William T. and Thomas F. Baker founded the Saturday Globe May 11, 1881, and have conducted it with pictures as a marked feature, with conspicuous success. Thomas F. Baker has been from the first editor-in-chief with A. M. Dickinson as managing editor and a corps of assistants. The Globe made for itself a special field and for thirty years has filled it acceptably to its very large clientage.
The Utica Daily Press was issued March 13, 1882, by a combination of striking printers, who gave way the next year to a new corporation. F. A. Eastman was editor for about two years. In February, 1885, George E. Dun- ham was made president and Otto A. Meyer secretary and treasurer, with F. W. Bensberg at the head of the printing rooms.
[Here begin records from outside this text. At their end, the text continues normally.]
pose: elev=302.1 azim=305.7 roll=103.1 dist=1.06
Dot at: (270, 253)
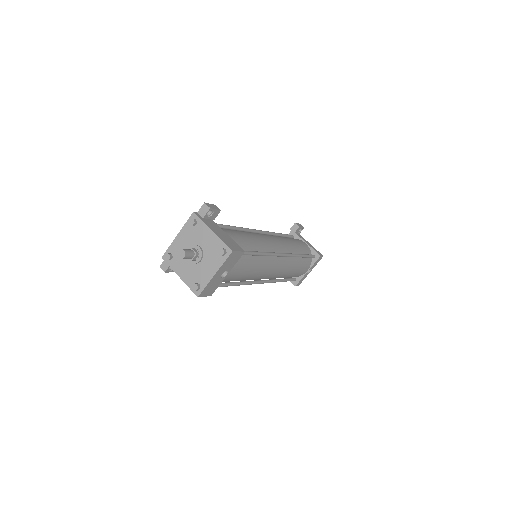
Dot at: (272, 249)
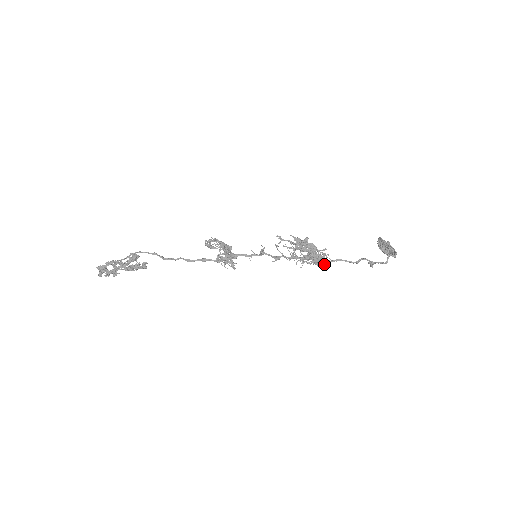
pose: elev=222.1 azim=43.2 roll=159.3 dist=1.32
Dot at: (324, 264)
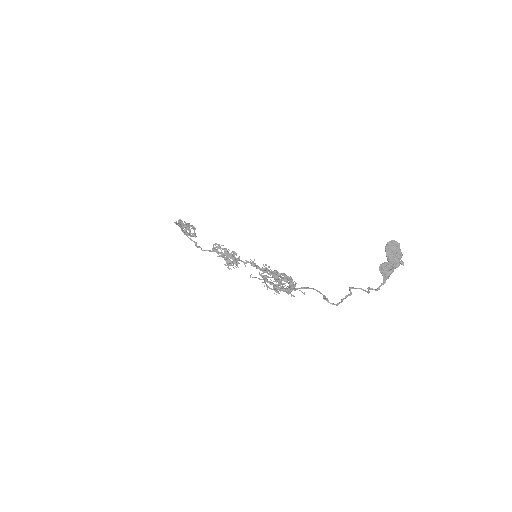
Dot at: occluded
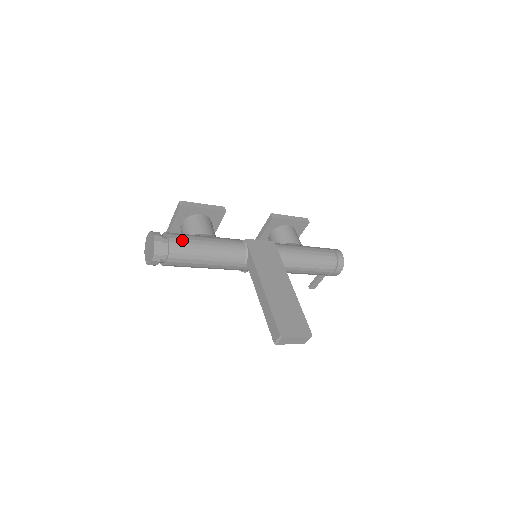
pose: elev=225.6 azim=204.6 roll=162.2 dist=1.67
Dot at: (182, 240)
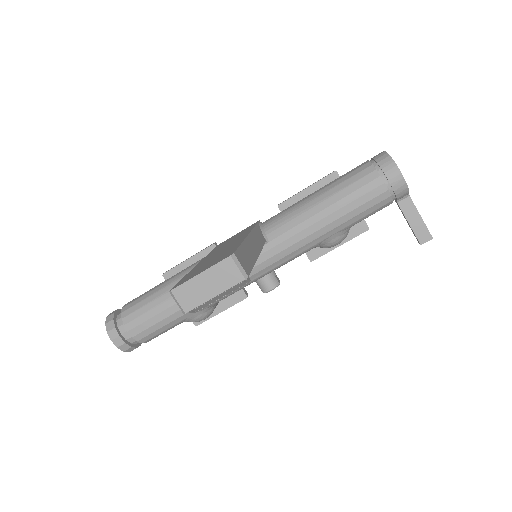
Dot at: (137, 298)
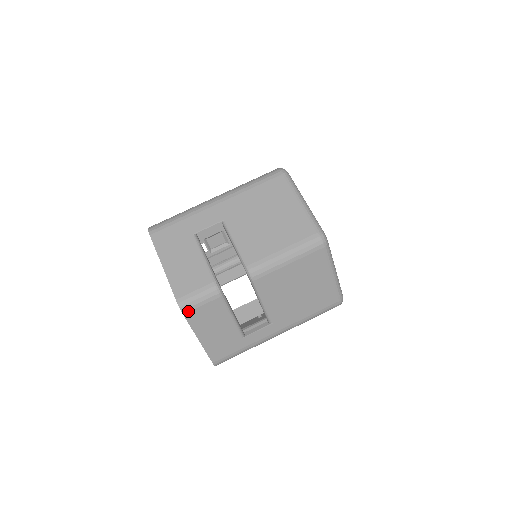
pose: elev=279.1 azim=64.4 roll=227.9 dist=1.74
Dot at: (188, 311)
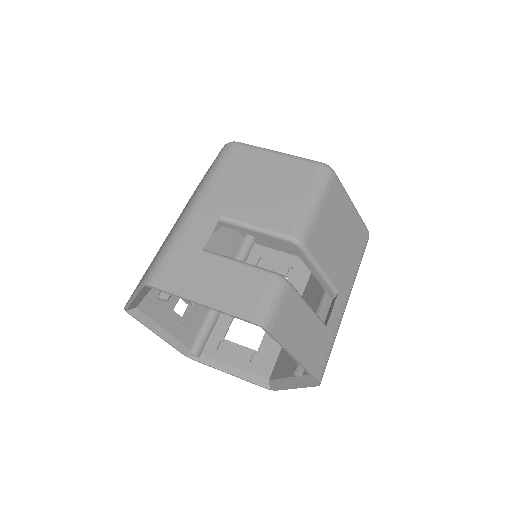
Dot at: (271, 325)
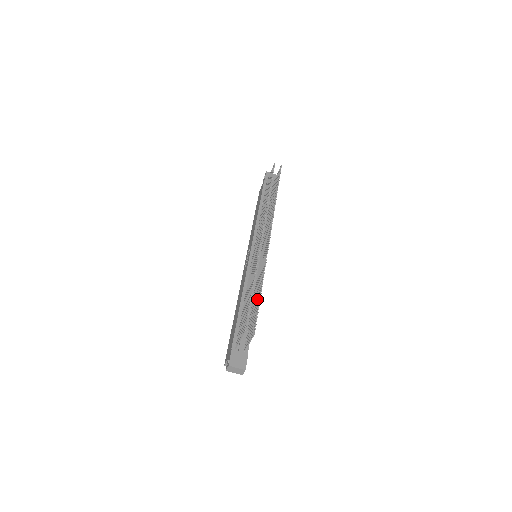
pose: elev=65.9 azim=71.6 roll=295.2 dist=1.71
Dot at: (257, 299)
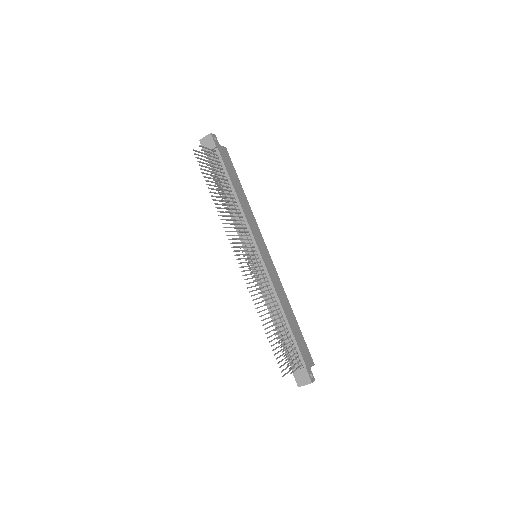
Dot at: (276, 329)
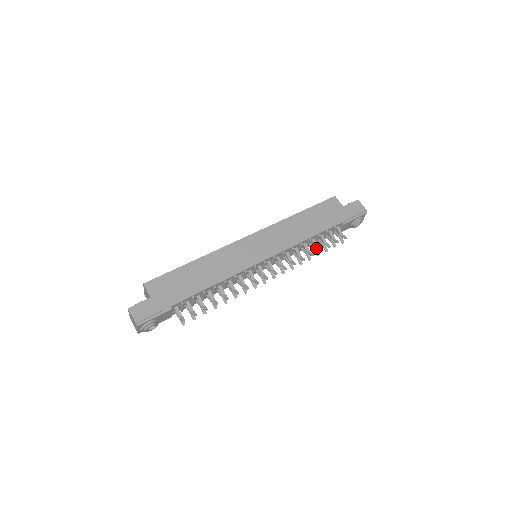
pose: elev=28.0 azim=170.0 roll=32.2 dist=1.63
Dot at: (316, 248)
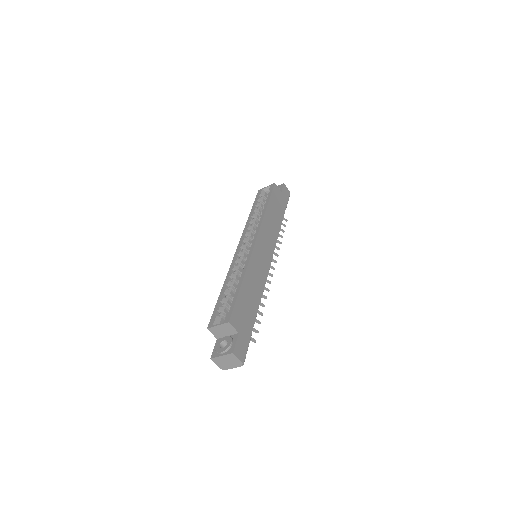
Dot at: occluded
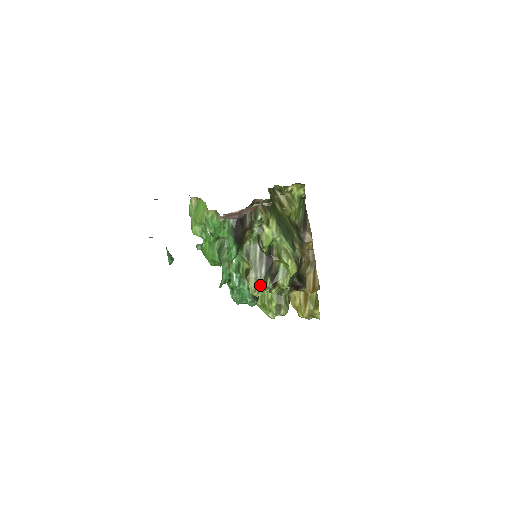
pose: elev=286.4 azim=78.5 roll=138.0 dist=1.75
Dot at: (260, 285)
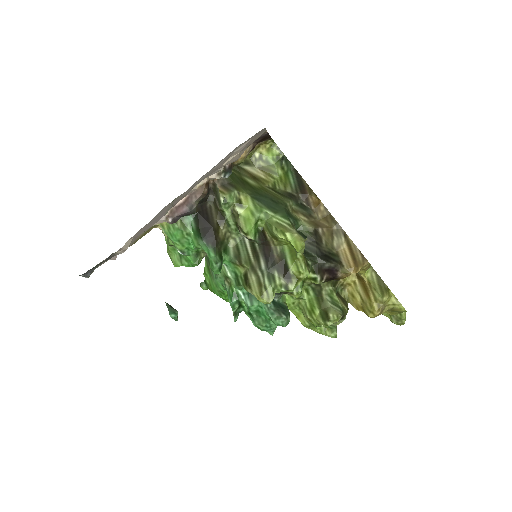
Dot at: (266, 285)
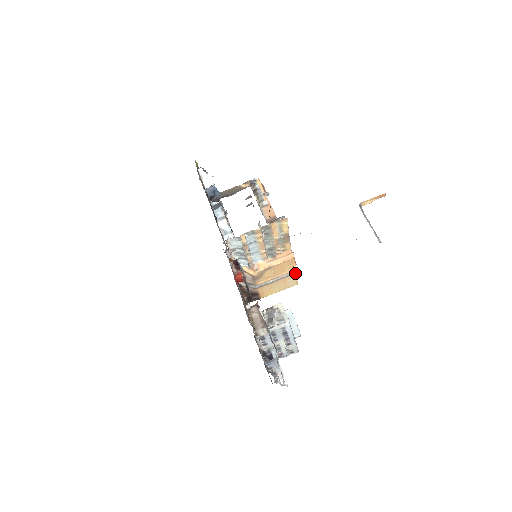
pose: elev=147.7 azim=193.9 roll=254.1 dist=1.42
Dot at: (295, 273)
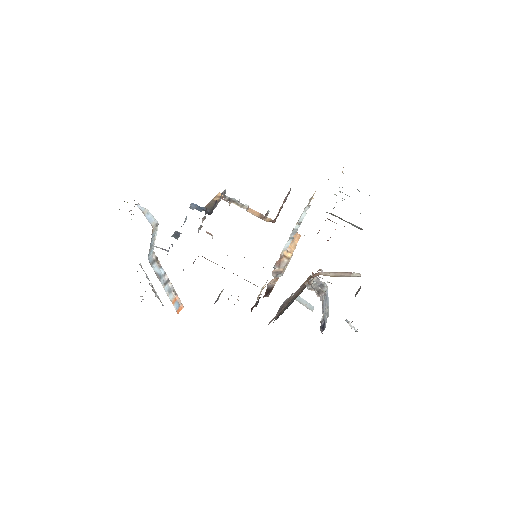
Dot at: (291, 256)
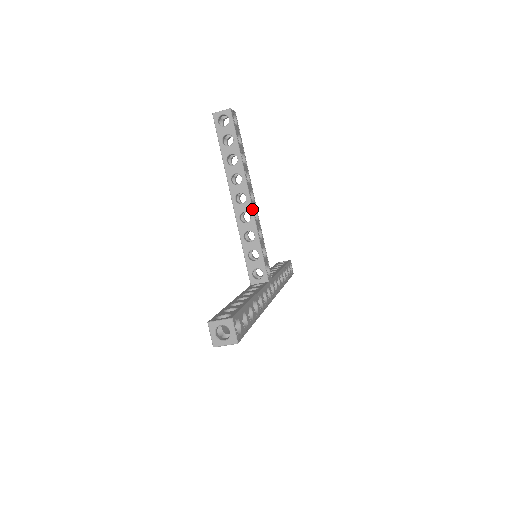
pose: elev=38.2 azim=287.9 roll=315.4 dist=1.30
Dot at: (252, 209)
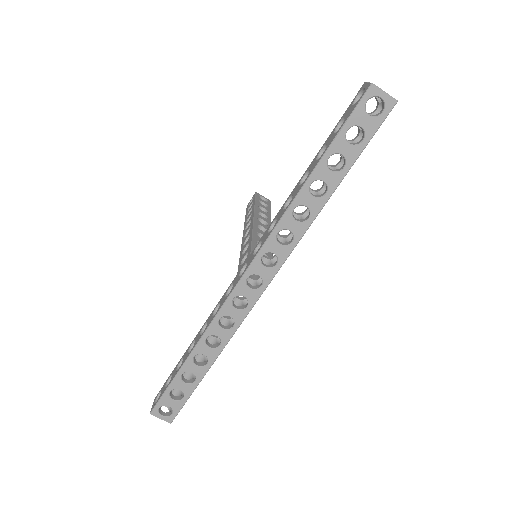
Dot at: occluded
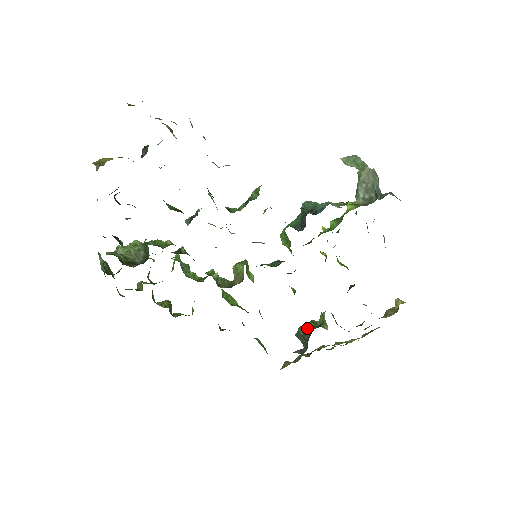
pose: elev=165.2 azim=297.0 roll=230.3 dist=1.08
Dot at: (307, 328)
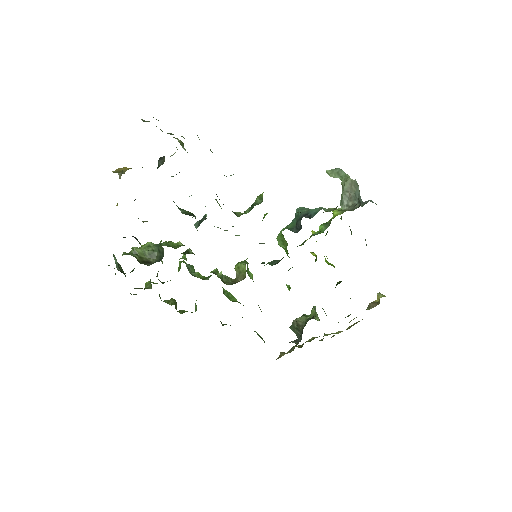
Dot at: (301, 321)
Mr. Bensberg retired after a service of two decades, and Mr. Meyer in February, 1911, when the officers were George E. Dunham, president and editor, and William V. Jones secretary, with Hugh Hughes as managing editor. The Press fills well its sphere as the only morning journal in the county.
Many trade journals go forth from our cities and villages. Several churches have regular bulletins printed, while school and business catalogs are numerous. The publications of the Oneida Historical society have permanent value. Since 1894, with several changes of managers, the Advocate in Utica has stood every week for organized labor.
The intelligence and aspirations of the Italian community has found ex- pression in well conducted weeklies within the last decade, while the Spiritual Hammer since 1910 addresses our Polish residents. La Luce among the Italians survives competitors. The Polish Eagle has folded its wings.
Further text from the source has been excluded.